_Task to complete_
Write out the entries exactly. None of the pictures should appear in the copy.
------ Entries shown ------
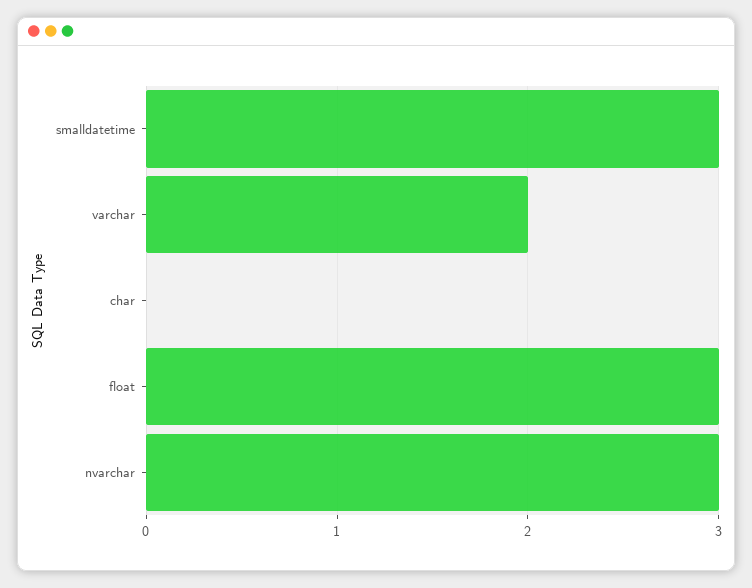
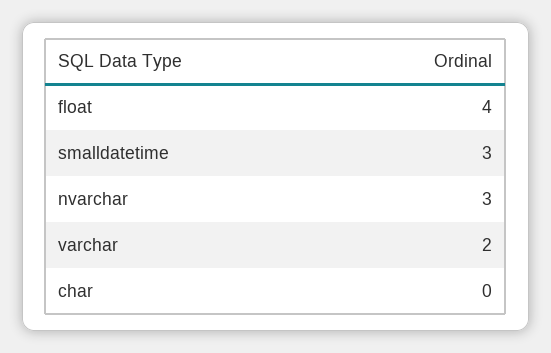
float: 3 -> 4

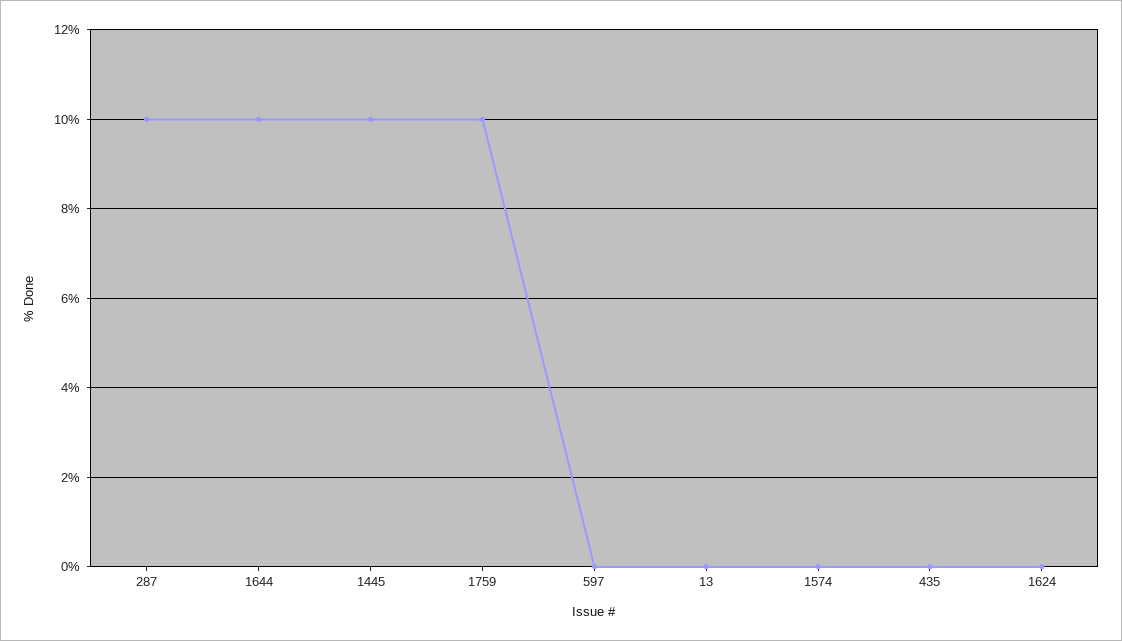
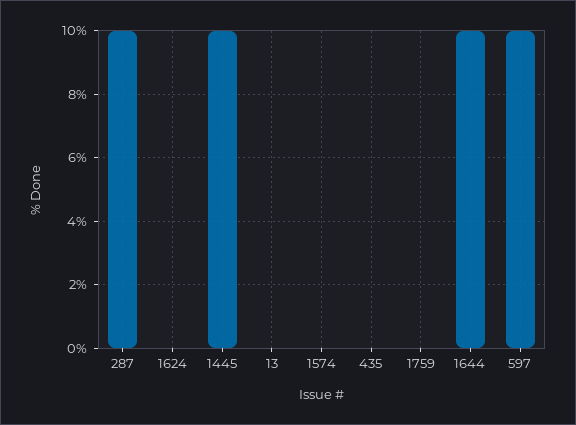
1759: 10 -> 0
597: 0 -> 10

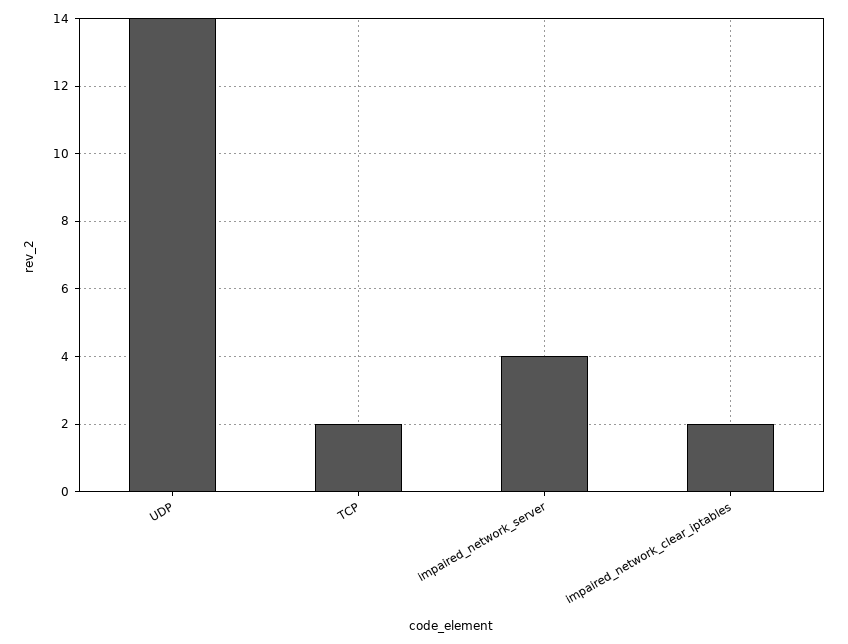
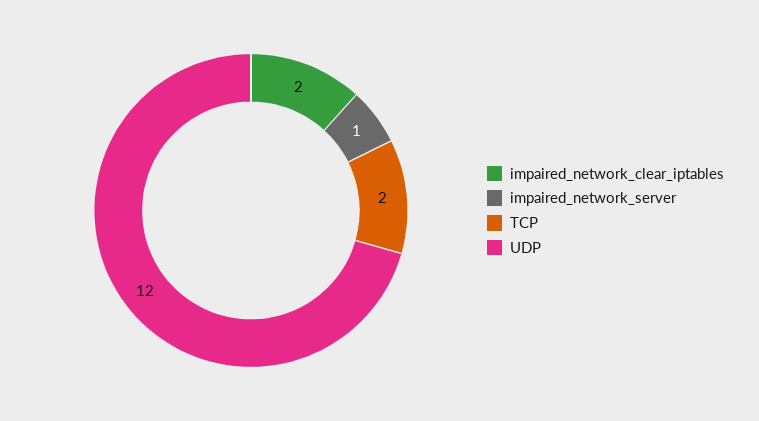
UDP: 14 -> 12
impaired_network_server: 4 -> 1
------
_Answer area_
float: 3 -> 4

1759: 10 -> 0
597: 0 -> 10

UDP: 14 -> 12
impaired_network_server: 4 -> 1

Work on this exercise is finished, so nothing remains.